Marcel Winatschek

What the Opening Ceremony Won’t Show

The 22nd Winter Olympics opened in Sochi on February 7—which means the world spent that week watching Russia perform internationalism and sportsmanship for a global audience while, not far from the cameras, people were being beaten in the street for being gay.

Human Rights Watch published a video just before the Games began—footage of young men in Russia attacking LGBT people in public, filming the attacks themselves, posting the recordings online. The perpetrators weren’t hiding. Most were teenagers who seemed genuinely convinced they were doing something righteous. In their understanding, gay and bisexual people are sick, and violence is a reasonable treatment. Putin’s anti-gay propaganda law, passed in 2013, didn’t invent this attitude—it licensed it. It turned a prejudice into policy and policy into permission.

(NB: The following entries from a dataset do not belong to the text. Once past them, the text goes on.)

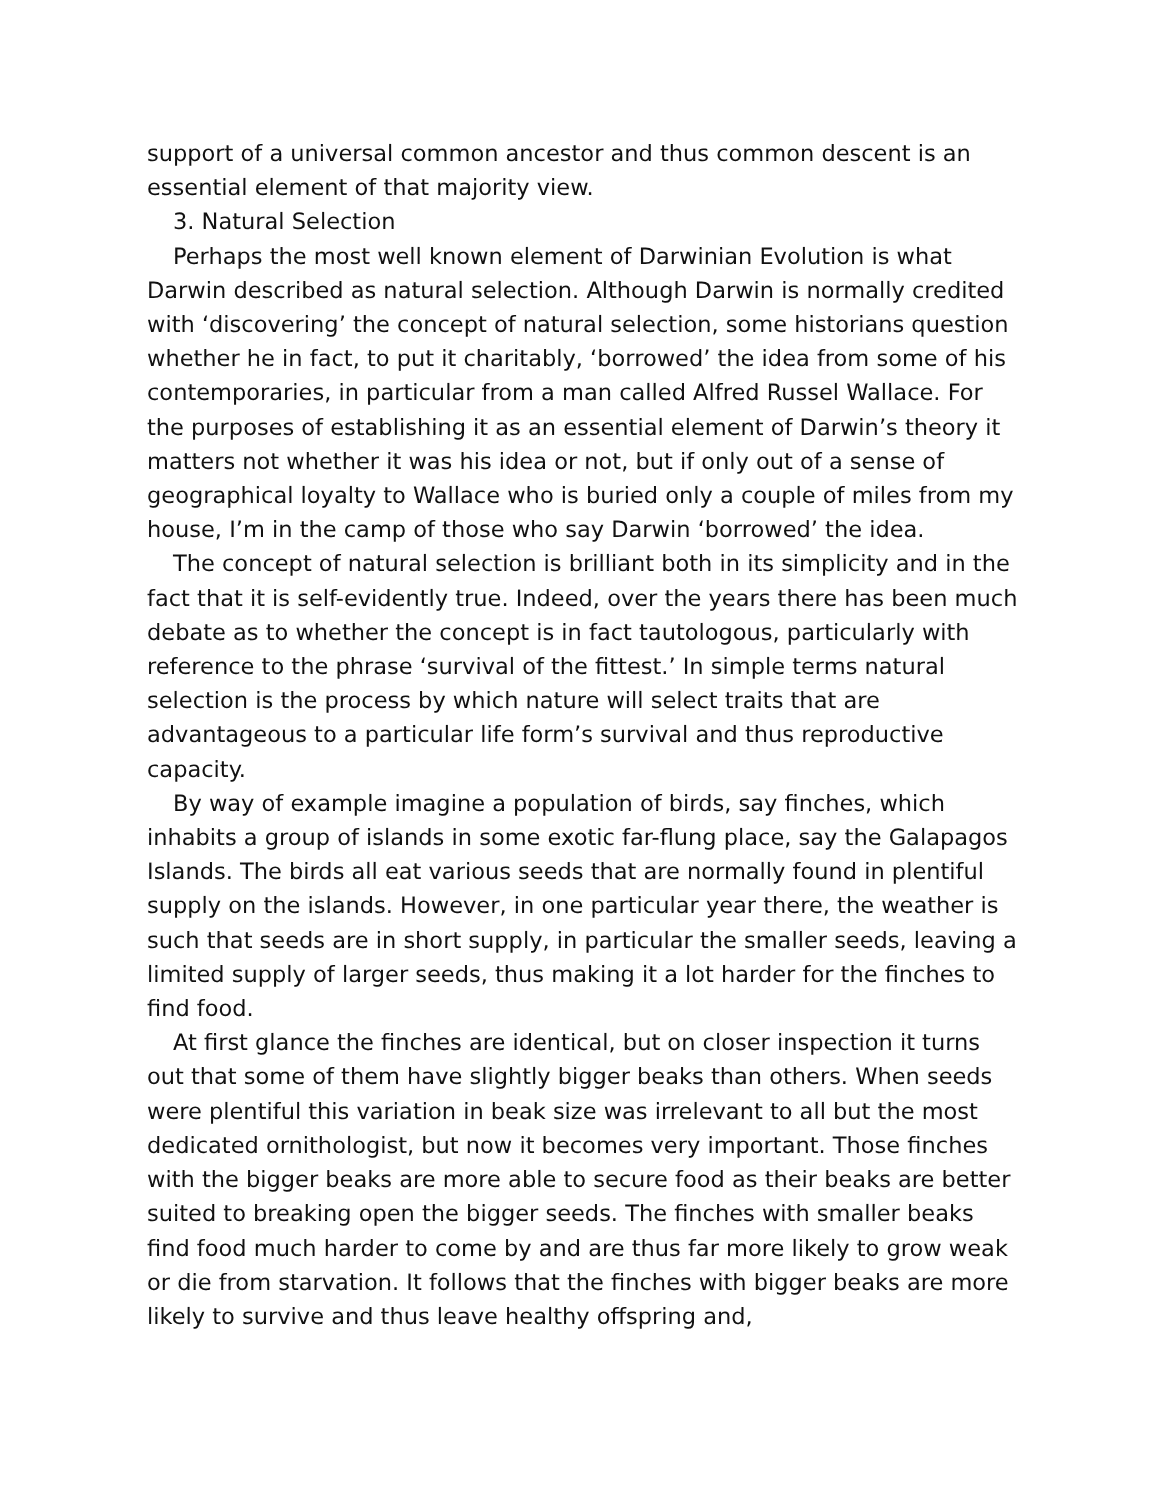support of a universal common ancestor and thus common descent is an essential element of that majority view.
3. Natural Selection
Perhaps the most well known element of Darwinian Evolution is what Darwin described as natural selection. Although Darwin is normally credited with ‘discovering’ the concept of natural selection, some historians question whether he in fact, to put it charitably, ‘borrowed’ the idea from some of his contemporaries, in particular from a man called Alfred Russel Wallace. For the purposes of establishing it as an essential element of Darwin’s theory it matters not whether it was his idea or not, but if only out of a sense of geographical loyalty to Wallace who is buried only a couple of miles from my house, I’m in the camp of those who say Darwin ‘borrowed’ the idea.
The concept of natural selection is brilliant both in its simplicity and in the fact that it is self-evidently true. Indeed, over the years there has been much debate as to whether the concept is in fact tautologous, particularly with reference to the phrase ‘survival of the fittest.’ In simple terms natural selection is the process by which nature will select traits that are advantageous to a particular life form’s survival and thus reproductive capacity.
By way of example imagine a population of birds, say finches, which inhabits a group of islands in some exotic far-flung place, say the Galapagos Islands. The birds all eat various seeds that are normally found in plentiful supply on the islands. However, in one particular year there, the weather is such that seeds are in short supply, in particular the smaller seeds, leaving a limited supply of larger seeds, thus making it a lot harder for the finches to find food.
At first glance the finches are identical, but on closer inspection it turns out that some of them have slightly bigger beaks than others. When seeds were plentiful this variation in beak size was irrelevant to all but the most dedicated ornithologist, but now it becomes very important. Those finches with the bigger beaks are more able to secure food as their beaks are better suited to breaking open the bigger seeds. The finches with smaller beaks find food much harder to come by and are thus far more likely to grow weak or die from starvation. It follows that the finches with bigger beaks are more likely to survive and thus leave healthy offspring and,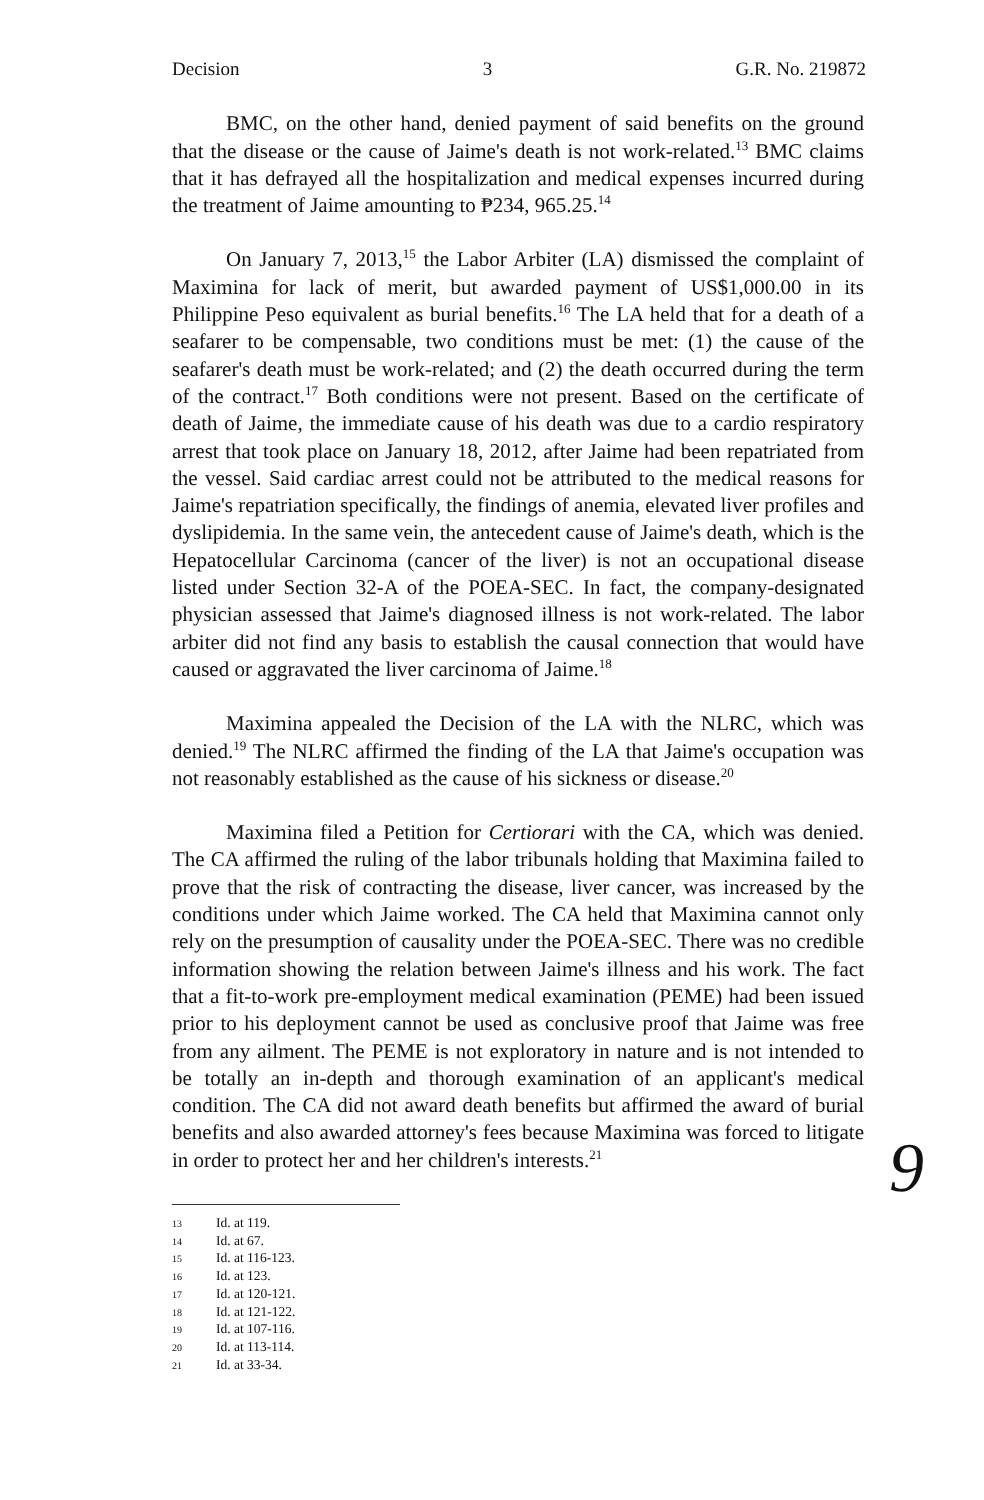Decision 3 G.R. No. 219872
BMC, on the other hand, denied payment of said benefits on the ground that the disease or the cause of Jaime's death is not work-related.<sup>13</sup> BMC claims that it has defrayed all the hospitalization and medical expenses incurred during the treatment of Jaime amounting to ₱234, 965.25.<sup>14</sup>
On January 7, 2013,<sup>15</sup> the Labor Arbiter (LA) dismissed the complaint of Maximina for lack of merit, but awarded payment of US$1,000.00 in its Philippine Peso equivalent as burial benefits.<sup>16</sup> The LA held that for a death of a seafarer to be compensable, two conditions must be met: (1) the cause of the seafarer's death must be work-related; and (2) the death occurred during the term of the contract.<sup>17</sup> Both conditions were not present. Based on the certificate of death of Jaime, the immediate cause of his death was due to a cardio respiratory arrest that took place on January 18, 2012, after Jaime had been repatriated from the vessel. Said cardiac arrest could not be attributed to the medical reasons for Jaime's repatriation specifically, the findings of anemia, elevated liver profiles and dyslipidemia. In the same vein, the antecedent cause of Jaime's death, which is the Hepatocellular Carcinoma (cancer of the liver) is not an occupational disease listed under Section 32-A of the POEA-SEC. In fact, the company-designated physician assessed that Jaime's diagnosed illness is not work-related. The labor arbiter did not find any basis to establish the causal connection that would have caused or aggravated the liver carcinoma of Jaime.<sup>18</sup>
Maximina appealed the Decision of the LA with the NLRC, which was denied.<sup>19</sup> The NLRC affirmed the finding of the LA that Jaime's occupation was not reasonably established as the cause of his sickness or disease.<sup>20</sup>
Maximina filed a Petition for Certiorari with the CA, which was denied. The CA affirmed the ruling of the labor tribunals holding that Maximina failed to prove that the risk of contracting the disease, liver cancer, was increased by the conditions under which Jaime worked. The CA held that Maximina cannot only rely on the presumption of causality under the POEA-SEC. There was no credible information showing the relation between Jaime's illness and his work. The fact that a fit-to-work pre-employment medical examination (PEME) had been issued prior to his deployment cannot be used as conclusive proof that Jaime was free from any ailment. The PEME is not exploratory in nature and is not intended to be totally an in-depth and thorough examination of an applicant's medical condition. The CA did not award death benefits but affirmed the award of burial benefits and also awarded attorney's fees because Maximina was forced to litigate in order to protect her and her children's interests.<sup>21</sup>
9
13 Id. at 119.
14 Id. at 67.
15 Id. at 116-123.
16 Id. at 123.
17 Id. at 120-121.
18 Id. at 121-122.
19 Id. at 107-116.
20 Id. at 113-114.
21 Id. at 33-34.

The IOC chose Sochi anyway. The sponsors chose Sochi anyway. The athletes mostly came anyway, and I don’t entirely blame them—four years of training is four years of training, and it’s easy for the rest of us to say they should have stayed home. But the spectacle itself isn’t complicated. A country that beats people in the street and then lights a torch and asks the world to watch isn’t presenting an ambiguous proposition.

I watched some of the opening ceremony. The production values were extraordinary. You almost forget, for a few minutes, what you know.